- Data supplied:
_ _ _ _

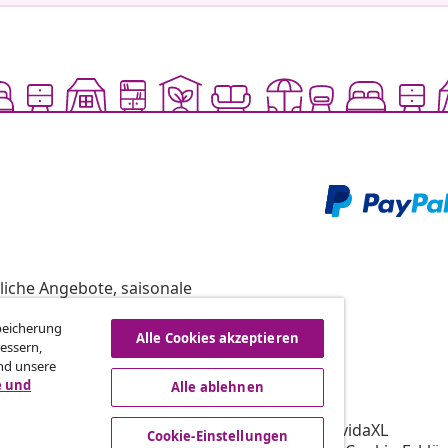
liche Angebote, saisonale
Speicherung
Alle Cookies akzeptieren
essern,
nd unsere
vidaXL
e und
Alle ablehnen
gramm
Über vidaXL
ür vidaXL
AGB Verkäufer vidaXL
Cookie-Einstellungen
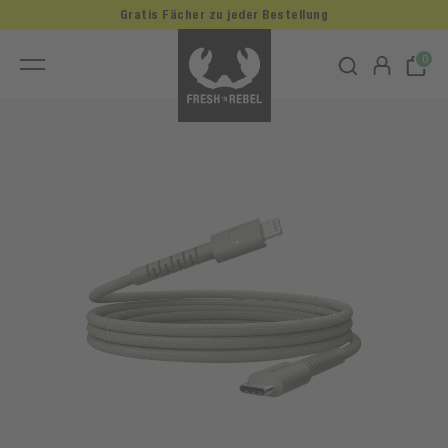
Gratis Fächer zu jeder Bestellung
0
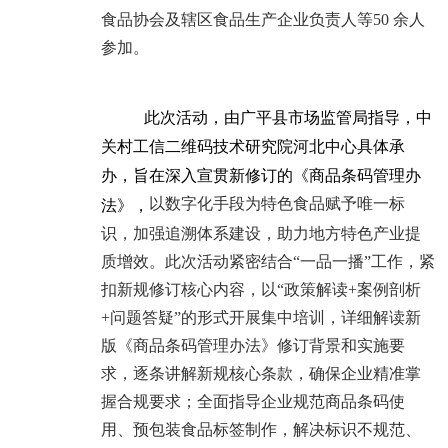
食品协会及辖区食品生产企业负责人等50 余人
参加。
此次活动，由广平县市场监管局指导，中
关村工信二维码技术研究院河北中心具体承
办，旨在深入宣贯新修订的《商品条码管理办
以数字化手段为特色食品赋予唯一标
法》，
识，加强追溯体系建设，助力地方特色产业提
质增效。此次活动紧密结合“一品一播”工作，紧
扣新规修订核心内容，以“政策解读+案例剖析
+问题答疑”的形式开展集中培训，详细解读新
版《商品条码管理办法》修订背景和实施要
求，逐条讲解新规核心条款，确保企业精准掌
握合规要求；全面指导企业规范商品条码使
用、预包装食品标签制作，解决标识不规范、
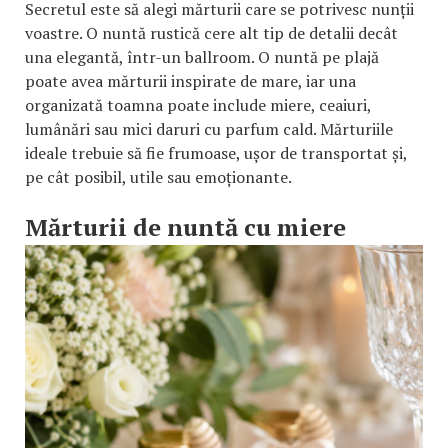
Secretul este să alegi mărturii care se potrivesc nunții
voastre. O nuntă rustică cere alt tip de detalii decât
una elegantă, într-un ballroom. O nuntă pe plajă
poate avea mărturii inspirate de mare, iar una
organizată toamna poate include miere, ceaiuri,
lumânări sau mici daruri cu parfum cald. Mărturiile
ideale trebuie să fie frumoase, ușor de transportat și,
pe cât posibil, utile sau emoționante.
Mărturii de nuntă cu miere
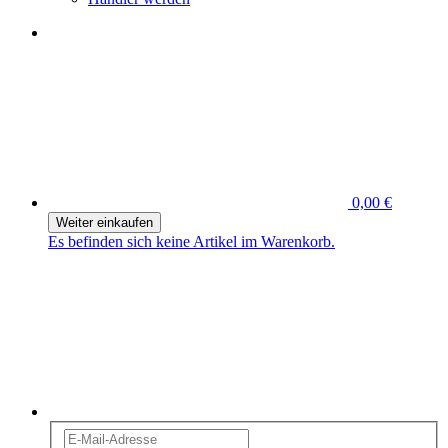
0,00 €
Weiter einkaufen
Es befinden sich keine Artikel im Warenkorb.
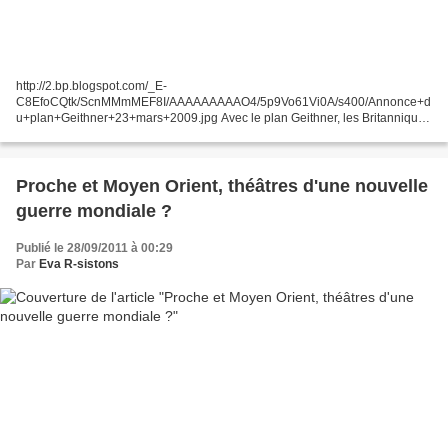
http://2.bp.blogspot.com/_E-
C8EfoCQtk/ScnMMmMEF8I/AAAAAAAAAO4/5p9Vo61Vi0A/s400/Annonce+d
u+plan+Geithner+23+mars+2009.jpg Avec le plan Geithner, les Britanniques
menacent le monde d’hyperinflation 27 septembre 2011 (Nouvelle
Solidarité) — L’inimitable...
Proche et Moyen Orient, théâtres d'une nouvelle
guerre mondiale ?
Publié le 28/09/2011 à 00:29
Par
Eva R-sistons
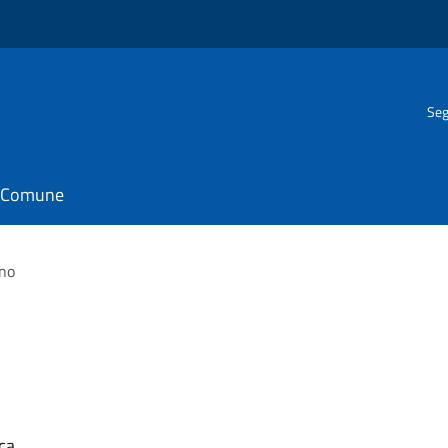
Seg
il Comune
ino
ca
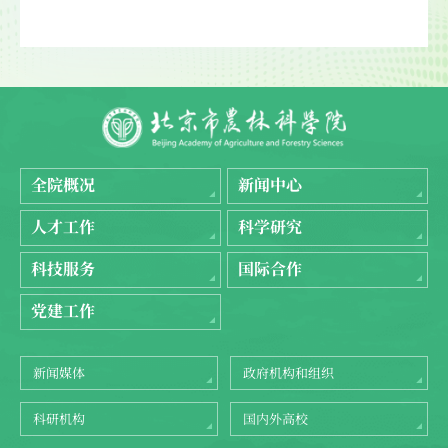
全院概况
新闻中心
人才工作
科学研究
科技服务
国际合作
党建工作
新闻媒体
政府机构和组织
科研机构
国内外高校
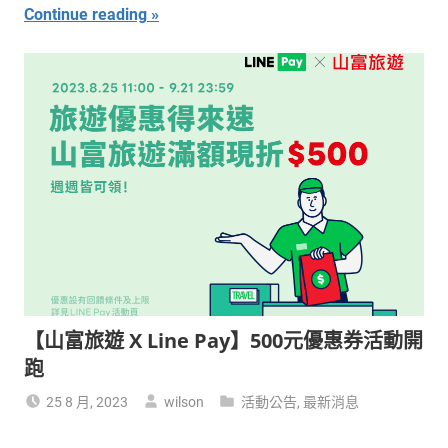
Continue reading
【山富旅遊 X Line Pay】500元優惠券活動開
跑
25 8 月, 2023
wilson
活動公告
,
最新消息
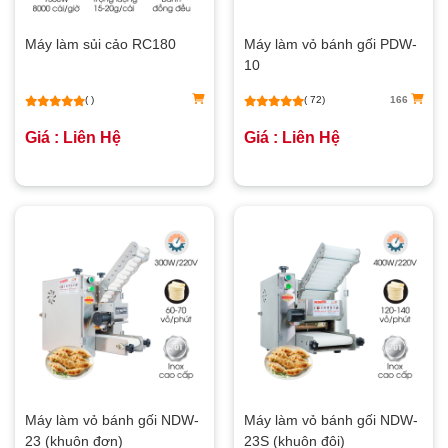
Máy làm sủi cảo RC180
Máy làm vỏ bánh gối PDW-
10
( )
( 72)
166
Giá : Liên Hệ
Giá : Liên Hệ
Máy làm vỏ bánh gối NDW-
Máy làm vỏ bánh gối NDW-
23 (khuôn đơn)
23S (khuôn đôi)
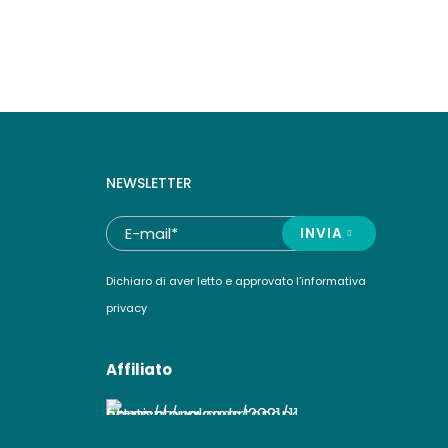
NEWSLETTER
INVIA
Dichiaro di aver letto e approvato l’
informativa
privacy
Affiliato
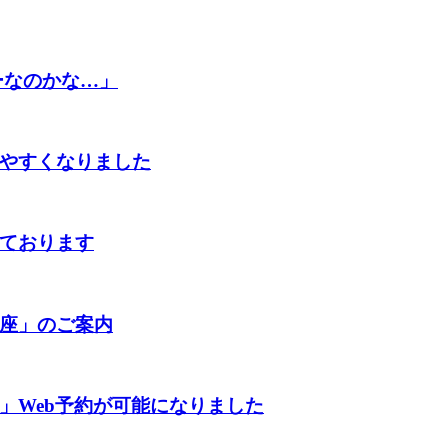
ピーなのかな…」
やすくなりました
ております
座」のご案内
」Web予約が可能になりました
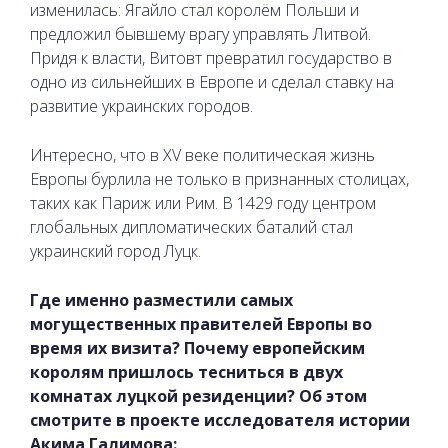
изменилась: Ягайло стал королём Польши и
предложил бывшему врагу управлять Литвой.
Придя к власти, Витовт превратил государство в
одно из сильнейших в Европе и сделал ставку на
развитие украинских городов.
Интересно, что в XV веке политическая жизнь
Европы бурлила не только в признанных столицах,
таких как Париж или Рим. В 1429 году центром
глобальных дипломатических баталий стал
украинский город Луцк.
Где именно разместили самых
могущественных правителей Европы во
время их визита? Почему европейским
королям пришлось тесниться в двух
комнатах луцкой резиденции? Об этом
смотрите в проекте исследователя истории
Акима Галимова:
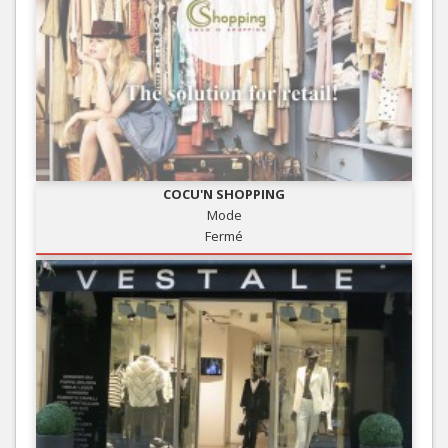
COCU'N SHOPPING
Mode
Fermé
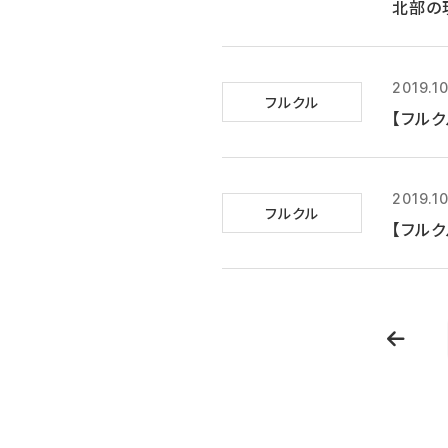
北部の
2019.10
フルクル
【フルク
2019.1
フルクル
【フルク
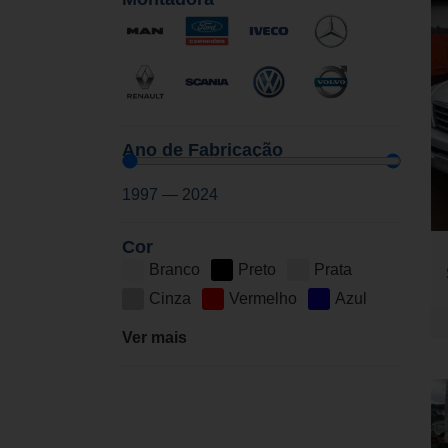
Ano de Fabricação
1997
—
2024
Cor
Branco
Preto
Prata
Cinza
Vermelho
Azul
Ver mais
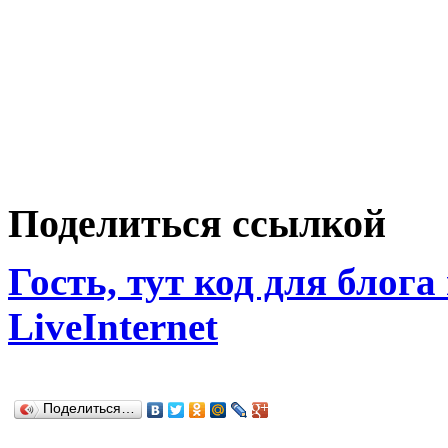
Поделиться ссылкой
Гость, тут код для блога
LiveInternet
Поделиться…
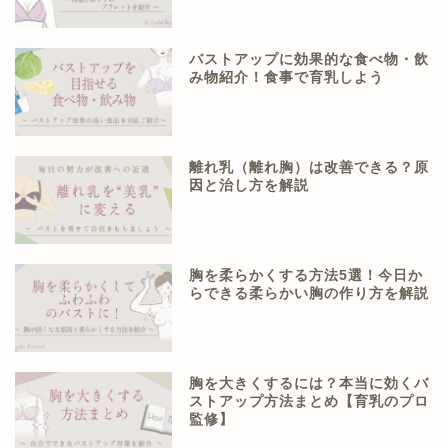
バストアップに効果的な食べ物・飲
み物紹介！食事で育乳しよう
離れ乳（離れ胸）は改善できる？原
因と治し方を解説
胸を柔らかくする方法5選！今日か
らできる柔らかい胸の作り方を解説
胸を大きくするには？本当に効くバ
ストアップ方法まとめ【育乳のプロ
監修】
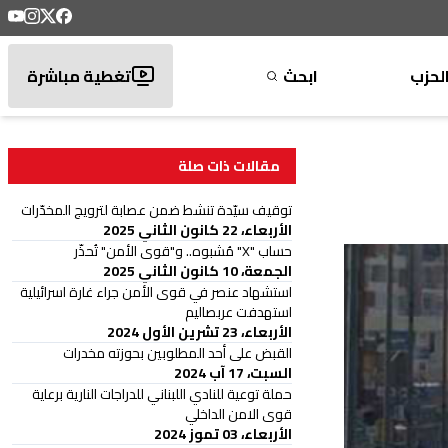
لحزب
ابحث
تغطية مباشرة
مقالات ذات صلة
توقيف سيّدة تنشط ضمن عصابة لترويج المخدّرات
الأربعاء، 22 كانون الثاني 2025
حساب "X" مُشبوه.. و"قوى الأمن" تُحذّر
الجمعة، 10 كانون الثاني 2025
استشهاد عنصر في قوى الأمن جراء غارة اسرائيلية
استهدفت عربصاليم
الأربعاء، 23 تشرين الأول 2024
القبض على أحد المطلوبين بحوزته مخدرات
السبت، 17 آب 2024
حملة توعية للنادي اللبناني للدراجات النارية برعاية
قوى الامن الداخلي
الأربعاء، 03 تموز 2024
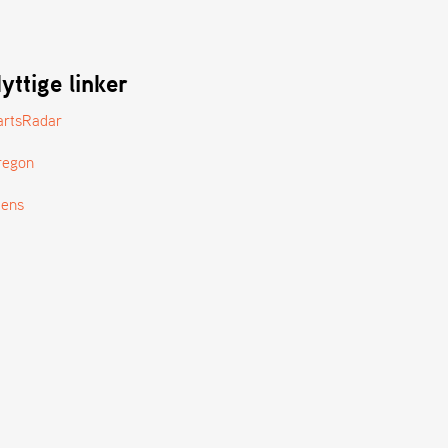
yttige linker
artsRadar
regon
tens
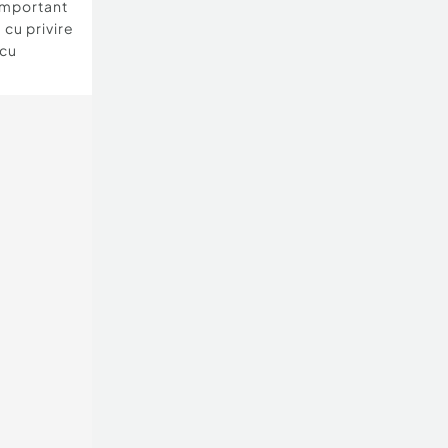
important
 cu privire
 cu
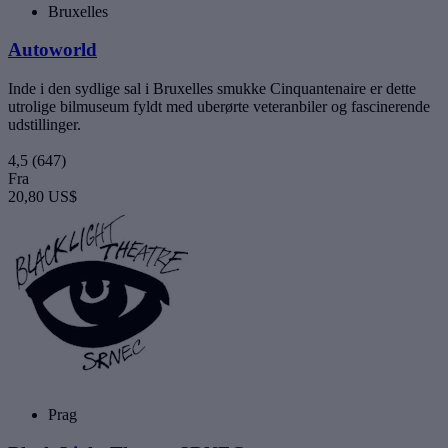
Bruxelles
Autoworld
Inde i den sydlige sal i Bruxelles smukke Cinquantenaire er dette
utrolige bilmuseum fyldt med uberørte veteranbiler og fascinerende
udstillinger.
4,5
(647)
Fra
20,80 US$
Prag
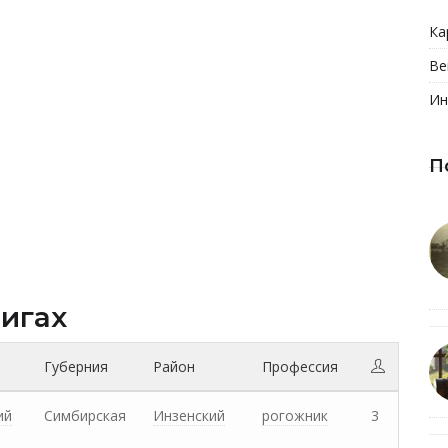
Ка
Ве
Ин
П
нигах
Губерния
Район
Профессия
ий
Симбирская
Инзенский
рогожник
3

_ _ _ _

Pictures aside, repeat every entry exactly as written.

- Answer for this exercise:
liche Angebote, saisonale
Speicherung
Alle Cookies akzeptieren
essern,
nd unsere
vidaXL
e und
Alle ablehnen
gramm
Über vidaXL
ür vidaXL
AGB Verkäufer vidaXL
Cookie-Einstellungen
Gratis Fächer zu jeder Bestellung
0
食品协会及辖区食品生产企业负责人等50 余人
参加。
此次活动，由广平县市场监管局指导，中
关村工信二维码技术研究院河北中心具体承
办，旨在深入宣贯新修订的《商品条码管理办
以数字化手段为特色食品赋予唯一标
法》，
识，加强追溯体系建设，助力地方特色产业提
质增效。此次活动紧密结合“一品一播”工作，紧
扣新规修订核心内容，以“政策解读+案例剖析
+问题答疑”的形式开展集中培训，详细解读新
版《商品条码管理办法》修订背景和实施要
求，逐条讲解新规核心条款，确保企业精准掌
握合规要求；全面指导企业规范商品条码使
用、预包装食品标签制作，解决标识不规范、
Secretul este să alegi mărturii care se potrivesc nunții
voastre. O nuntă rustică cere alt tip de detalii decât
una elegantă, într-un ballroom. O nuntă pe plajă
poate avea mărturii inspirate de mare, iar una
organizată toamna poate include miere, ceaiuri,
lumânări sau mici daruri cu parfum cald. Mărturiile
ideale trebuie să fie frumoase, ușor de transportat și,
pe cât posibil, utile sau emoționante.
Mărturii de nuntă cu miere
0,00 €
Weiter einkaufen
Es befinden sich keine Artikel im Warenkorb.
http://2.bp.blogspot.com/_E-
C8EfoCQtk/ScnMMmMEF8I/AAAAAAAAAO4/5p9Vo61Vi0A/s400/Annonce+d
u+plan+Geithner+23+mars+2009.jpg Avec le plan Geithner, les Britanniques
menacent le monde d’hyperinflation 27 septembre 2011 (Nouvelle
Solidarité) — L’inimitable...
Proche et Moyen Orient, théâtres d'une nouvelle
guerre mondiale ?
Publié le 28/09/2011 à 00:29
Par
Eva R-sistons
Seg
il Comune
ino
ca
全院概况
新闻中心
人才工作
科学研究
科技服务
国际合作
党建工作
新闻媒体
政府机构和组织
科研机构
国内外高校
Continue reading
【山富旅遊 X Line Pay】500元優惠券活動開
跑
25 8 月, 2023
wilson
活動公告
,
最新消息
Máy làm sủi cảo RC180
Máy làm vỏ bánh gối PDW-
10
( )
( 72)
166
Giá : Liên Hệ
Giá : Liên Hệ
Máy làm vỏ bánh gối NDW-
Máy làm vỏ bánh gối NDW-
23 (khuôn đơn)
23S (khuôn đôi)
NEWSLETTER
INVIA
Dichiaro di aver letto e approvato l’
informativa
privacy
Affiliato
ピーなのかな…」
やすくなりました
ております
座」のご案内
」Web予約が可能になりました
изменилась: Ягайло стал королём Польши и
предложил бывшему врагу управлять Литвой.
Придя к власти, Витовт превратил государство в
одно из сильнейших в Европе и сделал ставку на
развитие украинских городов.
Интересно, что в XV веке политическая жизнь
Европы бурлила не только в признанных столицах,
таких как Париж или Рим. В 1429 году центром
глобальных дипломатических баталий стал
украинский город Луцк.
Где именно разместили самых
могущественных правителей Европы во
время их визита? Почему европейским
королям пришлось тесниться в двух
комнатах луцкой резиденции? Об этом
смотрите в проекте исследователя истории
Акима Галимова:
COCU'N SHOPPING
Mode
Fermé
北部の
2019.10
フルクル
【フルク
2019.1
フルクル
【フルク
Ano de Fabricação
1997
—
2024
Cor
Branco
Preto
Prata
Cinza
Vermelho
Azul
Ver mais
Поделиться ссылкой
Гость, тут код для блога
LiveInternet
Поделиться…
バストアップに効果的な食べ物・飲
み物紹介！食事で育乳しよう
離れ乳（離れ胸）は改善できる？原
因と治し方を解説
胸を柔らかくする方法5選！今日か
らできる柔らかい胸の作り方を解説
胸を大きくするには？本当に効くバ
ストアップ方法まとめ【育乳のプロ
監修】
لحزب
ابحث
تغطية مباشرة
مقالات ذات صلة
توقيف سيّدة تنشط ضمن عصابة لترويج المخدّرات
الأربعاء، 22 كانون الثاني 2025
حساب "X" مُشبوه.. و"قوى الأمن" تُحذّر
الجمعة، 10 كانون الثاني 2025
استشهاد عنصر في قوى الأمن جراء غارة اسرائيلية
استهدفت عربصاليم
الأربعاء، 23 تشرين الأول 2024
القبض على أحد المطلوبين بحوزته مخدرات
السبت، 17 آب 2024
حملة توعية للنادي اللبناني للدراجات النارية برعاية
قوى الامن الداخلي
الأربعاء، 03 تموز 2024
yttige linker
artsRadar
regon
tens
important
 cu privire
 cu
Bruxelles
Autoworld
Inde i den sydlige sal i Bruxelles smukke Cinquantenaire er dette
utrolige bilmuseum fyldt med uberørte veteranbiler og fascinerende
udstillinger.
4,5
(647)
Fra
20,80 US$
Prag
Ка
Ве
Ин
П
нигах
Губерния
Район
Профессия
ий
Симбирская
Инзенский
рогожник
3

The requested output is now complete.